Alle vier Evangelien erzählen davon, wie Petrus Jesus nach dessen Verhaftung drei Mal verleugnet. Welche Botschaft senden sie damit?

Es ist der vermutlich bekannteste Hahnenschrei der Welt. Man liest darüber in der Bibel, in allen vier Evangelien, und es ereignet sich in einer dramatischen Situation. Jesus war gerade verhaftet und zum Verhör in das Haus des Hohepriesters gebracht worden. Simon Petrus, sein Jünger, ist ihm gefolgt, bis in den Hof des hohepriesterlichen Hauses. Dort werden die Leute schnell auf ihn aufmerksam und fragen ihn, ob er nicht zu den Anhängern Jesu zähle. Petrus verneint drei Mal – dann kräht ein Hahn. Und Petrus erinnert sich, dass Jesus genau das kurz vor seiner Gefangennahme angekündigt hat: „Noch ehe der Hahn kräht, wirst du mich drei Mal verleugnen.“ (Mt 26, 34, vgl. auch Mk 14,30; Lk 22, 34; Joh 13,38)
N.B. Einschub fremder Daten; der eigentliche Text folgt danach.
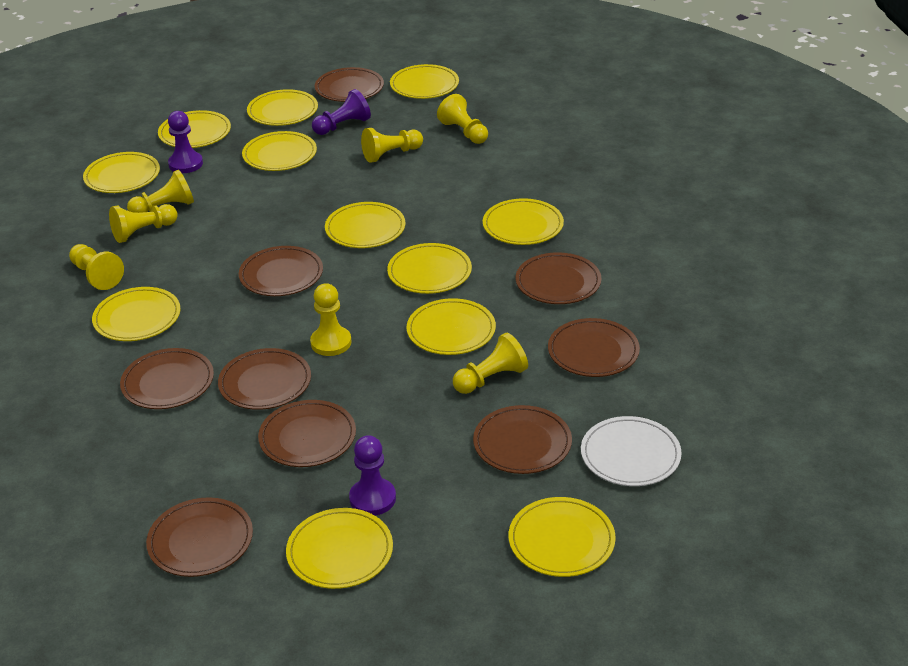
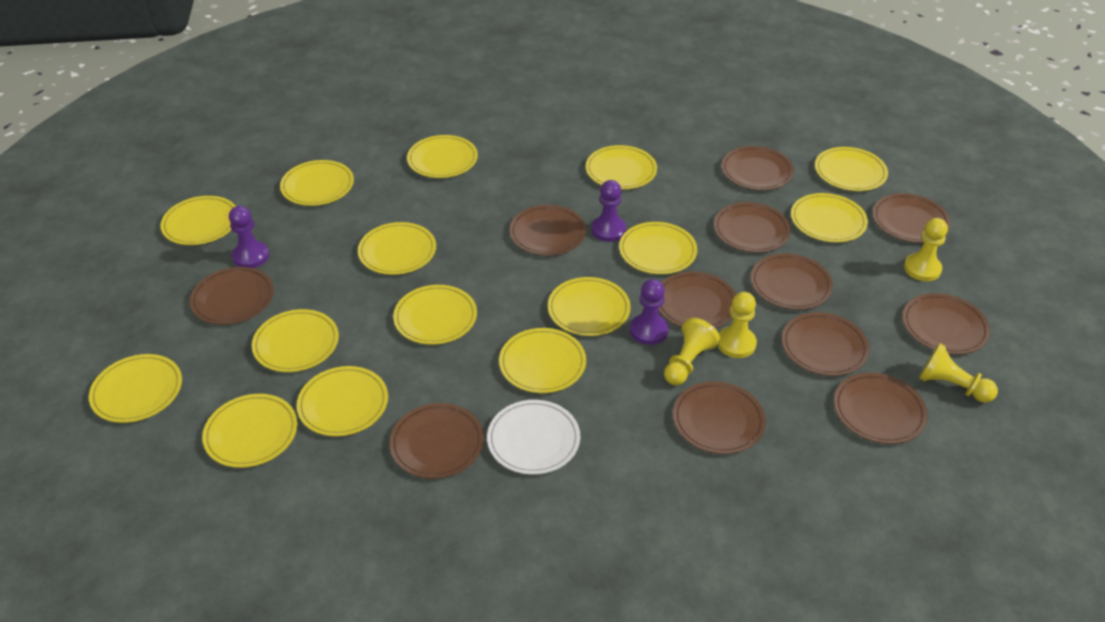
brown plate: [120,348,214,409] [146,497,253,577] [218,348,311,410] [239,246,323,296] [258,400,356,467] [315,67,384,102] [473,405,572,474] [516,252,601,304] [548,318,640,377] = 9 -> [190,267,274,325] [390,403,484,479] [510,205,586,255] [658,272,736,328] [673,382,766,454] [714,202,791,253] [721,146,794,190] [751,254,833,310] [782,312,869,376] [834,373,927,444] [873,193,951,243] [903,293,990,354] = 12
yellow pawn: [69,244,124,290] [109,204,178,243] [127,170,194,213] [310,283,352,356] [361,128,423,163] [437,94,488,144] [453,333,528,394] = 7 -> [664,318,720,386] [717,292,757,358] [904,218,948,281] [919,343,998,403] = 4
yellow plate: [83,152,160,193] [92,287,181,341] [158,110,231,148] [242,131,317,171] [247,89,318,126] [286,508,393,589] [325,202,406,248] [387,243,472,294] [390,64,459,99] [406,298,496,355] [483,198,564,245] [509,497,616,577] = 12 -> [89,354,182,423] [160,196,236,245] [202,394,297,468] [252,309,339,372] [280,160,354,206] [297,366,388,436] [358,222,436,275] [393,285,477,345] [407,135,478,178] [499,328,586,393] [548,277,631,336] [586,145,657,189] [619,222,697,274] [791,193,868,242] [815,147,888,191] = 15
Das Hahnenkrähen markiert für Petrus eine bittere Selbsterkenntnis. Denn er hat die Ankündigung Jesu entschieden zurückgewiesen. „Und wenn ich mit dir sterben müsste – ich würde dich nie verleugnen“ (Mt 26,35, vgl. auch Mk 14,31, Lk 22,33, Joh 13,37), sagt er. Doch dann, als die Situation bedrohlich zu werden scheint, hält er nicht stand. Petrus, dessen Name doch „Fels“ bedeutet, wird weich. Er kapituliert vor der drohenden Gefahr, die ein Bekenntnis zu Jesus hätte bedeuten können.

Ein menschliches Versagen?

Ist das feige? Oder einfach menschlich? Im Kleinen, meist weniger dramatisch, erleben viele Menschen vermutlich Ähnliches. Man nimmt sich zum Beispiel ganz fest vor, seine Meinung zu vertreten, doch dann, wenn es darauf ankommt, tut man es doch nicht. Weil die Situation ganz anders oder der Druck größer ist, als man sich das vorgestellt hat.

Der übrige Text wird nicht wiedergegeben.